In general, administration methods that are able to separate the distribution of rents from that of trade may mitigate the distorting effect posed by the former. In contrast, methods that grant quota rents to in-quota imports are blamed for encouraging a biased distribution of trade. Such bias is a consequence of the fact that quota rents attract suppliers who are not otherwise competitive enough to enter the market. Trade share is no longer determined by the relative efficiency of suppliers, but rather by their access to quota rents.

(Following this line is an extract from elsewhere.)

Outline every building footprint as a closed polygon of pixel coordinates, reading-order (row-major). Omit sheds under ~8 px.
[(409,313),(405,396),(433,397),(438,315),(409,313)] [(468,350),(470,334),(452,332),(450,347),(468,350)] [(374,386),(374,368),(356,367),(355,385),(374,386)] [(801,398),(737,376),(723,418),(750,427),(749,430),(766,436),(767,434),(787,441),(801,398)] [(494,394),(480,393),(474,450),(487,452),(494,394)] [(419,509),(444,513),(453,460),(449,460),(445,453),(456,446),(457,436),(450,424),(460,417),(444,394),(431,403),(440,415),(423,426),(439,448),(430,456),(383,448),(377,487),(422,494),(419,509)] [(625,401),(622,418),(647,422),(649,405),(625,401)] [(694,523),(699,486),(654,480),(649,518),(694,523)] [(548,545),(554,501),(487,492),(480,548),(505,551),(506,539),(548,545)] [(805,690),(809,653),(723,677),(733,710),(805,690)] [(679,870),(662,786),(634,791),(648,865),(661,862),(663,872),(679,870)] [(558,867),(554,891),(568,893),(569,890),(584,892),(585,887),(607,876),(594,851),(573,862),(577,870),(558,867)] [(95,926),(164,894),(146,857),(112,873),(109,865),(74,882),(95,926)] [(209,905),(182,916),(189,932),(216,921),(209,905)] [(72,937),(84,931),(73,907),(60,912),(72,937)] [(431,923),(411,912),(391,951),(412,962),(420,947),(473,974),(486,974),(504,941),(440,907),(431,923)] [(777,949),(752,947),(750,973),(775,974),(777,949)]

While some administrative methods pose a greater risk of discrimination than others, and the choice of TRQ administration methods is in many cases a political decision, economists come to the broad conclusion that:

- TRQ allocated to suppliers based on their historical market shares are the most susceptible to discrimination.
- TRQ allocated to suppliers by licensing or on a first-come, first-served basis pose a moderate risk of biased distribution.
- Auctioning the rights for in-quota imports may effectively neutralize the quota rents, and it is thus the best way to administer a TRQ in terms of preventing discrimination.
- Unrestricted resale of quota rights allocated by non-auction methods may to a substantial extent reduce discrimination.

== Database on tariff-rate quota ==
The size of the quota is defined periodically by a government, for instance, on an annual basis. Technical information on TRQ administration by country and by product is available on a number of global and regional databases. The WTO's Tariff Profiles database provides free-access, comprehensive information on tariffs imposed by more than 170 countries and territories, including average tariff rates, tariffs by product groups, and tariffs applied in major export markets. Whereas, its Tariff Download Facility supplies comprehensive data on applied and bound MFN tariffs for all WTO members, detailed to standard HS codes. When practicable, it also provides information at the HS sub-heading level on non-MFN tariff regimes a member applies towards its export partners.

Information on TRQ is accessible via the Market Access Map, developed by the International Trade Centre (ITC). The European Union also develops a portal for Tariff Quota Consultation, where users can have full access to its TRQ publication.